El hecho es que a pesar de todos los intentos de ahogar la conciencia, el hombre sabe que la vida es un camino hacia la eternidad y que nuestro destino en cuanto a lo que lleva a la recompensa o al castigo eterno se resuelve aquí en el día a día.
Thomas A. Nelson


A un joven de una familia excelente, cuando todavía era niño, su piadosa madre a menudo lo llevaba ante el altar de la Santísima Virgen María. Ahí le enseñaba a llamarla a la excelsa Señora con el dulce nombre de Madre. De modo que el amor a la Madre celestial y a la madre terrenal crecía al mismo tiempo de una manera maravillosa en su corazón. Y estos dos amores llegaban a ser en él como dos anclas de salvación, las cuales una vez debían sacarlo del abismo. Así que el niño sentía por la Santísima Virgen este cariñoso afecto de confianza y ternura que le inspiró su madre. Pero lo sentía combinado con una reverencia y un respeto que se despertaban en su corazón cuando miraba contemplativo la imagen de la Santísima Virgen María...

¡Pero desafortunadamente! Pasaron los años infantiles y con ellos su inocente felicidad. Llegó la juventud con sus locas fechorías. El joven estaba en la corte real como enviado. Dejó a su madre y se fue a un país extranjero. Los halagos y elogios que los aduladores le prodigaban le trastornaban el juicio. La vanidad y las riquezas del mundo le contaminaban el alma. Los principios piadosos y los buenos sentimientos se desvanecían y disminuían como la flor se marchita y cae cuando pierde su fragancia y su belleza. Pronto, solo le quedaron dos recuerdos del pasado: la Virgen María y su madre. Todas las noches, antes de retirarse, el hijo pródigo, arrodillado, decía tres "Avemarías" en honor a la Santísima Virgen junto con la oración que terminaba con estas palabras: "Dame una mirada de piedad, ¡Madre mía, no me dejes!"

—¡Madre mía, no me dejes! —repetía el infeliz joven todos los días antes de quedarse dormido. Esta oración despertaba en su corazón un anhelo doloroso, que aumentaba rápidamente, como las olas de un mar agitado. Eran remordimientos, penetrando cada vez más profundamente. Pero la mala compañía rápidamente ahogaba estas amenazas saludables. El joven volvía a sus absurdos y pasaba del vicio a la desvergüenza, y de la desvergüenza al crimen.

Un día, después de pasar la mayor parte del tiempo cazando con su amigo, quien era el principal culpable de su vida malvada, sorprendidos por una terrible tormenta, se refugiaron en una taberna cercana. El cansado compañero se arrojó sobre la cama y se durmió, y también lo hizo el joven, habiendo dicho primero con mayor temor y vergüenza que normalmente la oración habitual a la Santísima Virgen. 

Tan pronto como se durmió, se sintió trasladado para comparecer ante el terrible juicio de Dios-Hombre, Jesucristo. Vio el alma de su amigo ya condenada a la pena eterna. Llegó su turno para ser juzgado... 

La vio a su madre, postrada a los pies del Juez indignado, pidiendo perdón para su hijo a quien le había criado tan cristianamente. Le vio a Satanás sopesar sus pecados y crímenes... y la balanza inclinarse hacia el abismo... A esta vista, los ángeles entristecidos se cubrieron con sus alas, su pobre madre gemía y Satanás triunfaba...

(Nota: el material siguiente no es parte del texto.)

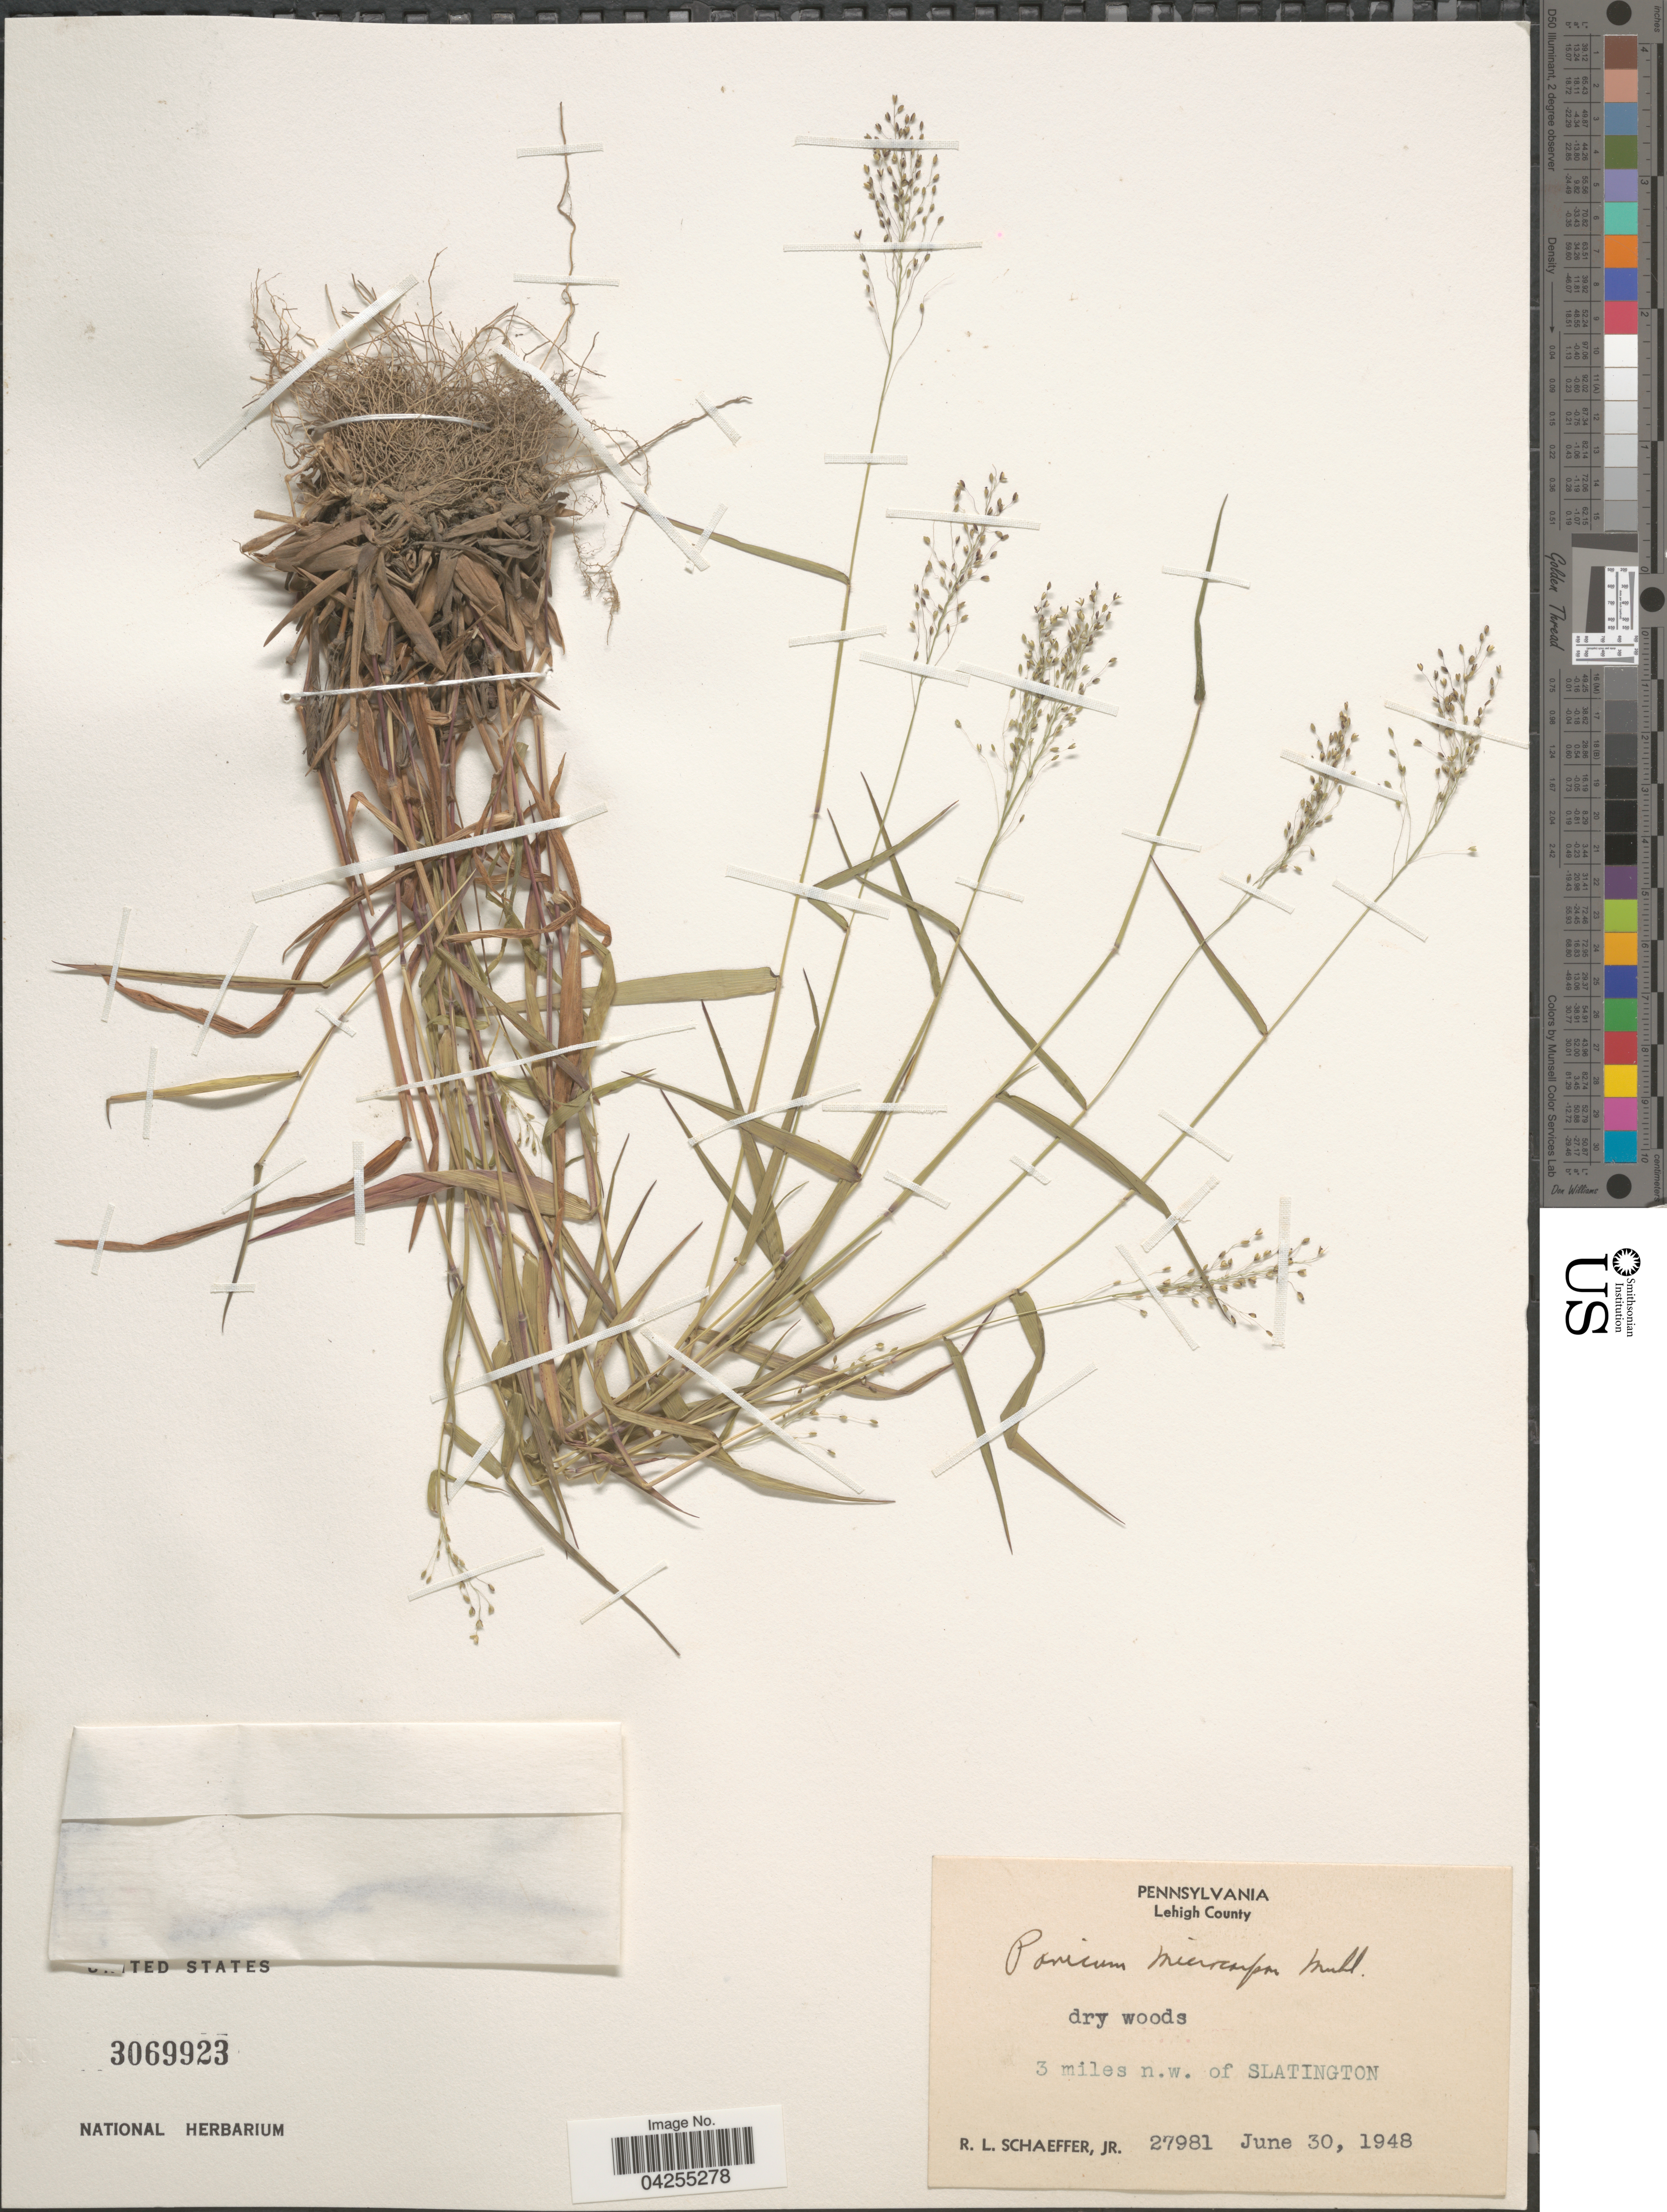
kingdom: Plantae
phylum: Tracheophyta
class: Liliopsida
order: Poales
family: Poaceae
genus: Dichanthelium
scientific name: Dichanthelium dichotomum var. dichotomum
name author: (L.) Gould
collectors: R. L. Schaeffer Jr.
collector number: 27981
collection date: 1948-06-30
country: United States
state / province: Pennsylvania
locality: Lehigh County. 3 miles n.w. of Slatington.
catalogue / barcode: US 3069923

En ese momento apareció la Santísima Virgen María con una corona de doce estrellas y una luna argéntea bajo sus pies. Se arrodilló junto a la madre del acusado, en una actitud suplicante puso en el platillo vacío de la balanza las tres "Avemarías" recitadas fielmente por el hijo pródigo, y luego levantando sus ojos purísimos al Divino Juez, suspiró... 

El platillo con las tres "Avemarías" inclinó de inmediato el fiel de la balanza, ¡a favor del inculpado!... 

Al mismo tiempo, el trueno del relámpago despertó al joven y - una terrible visión apareció ante sus ojos... Cerca de sí mismo, en el suelo vio a su amigo, alcanzado por un rayo mientras dormía, muerto, negro como el carbón...

Fuente: o. Czesław Kaniak, Za przyczyną Maryi, Tom pierwszy: Przykłady opieki Królowej Różańca świętego (przykłady na maj), págs. 230-232.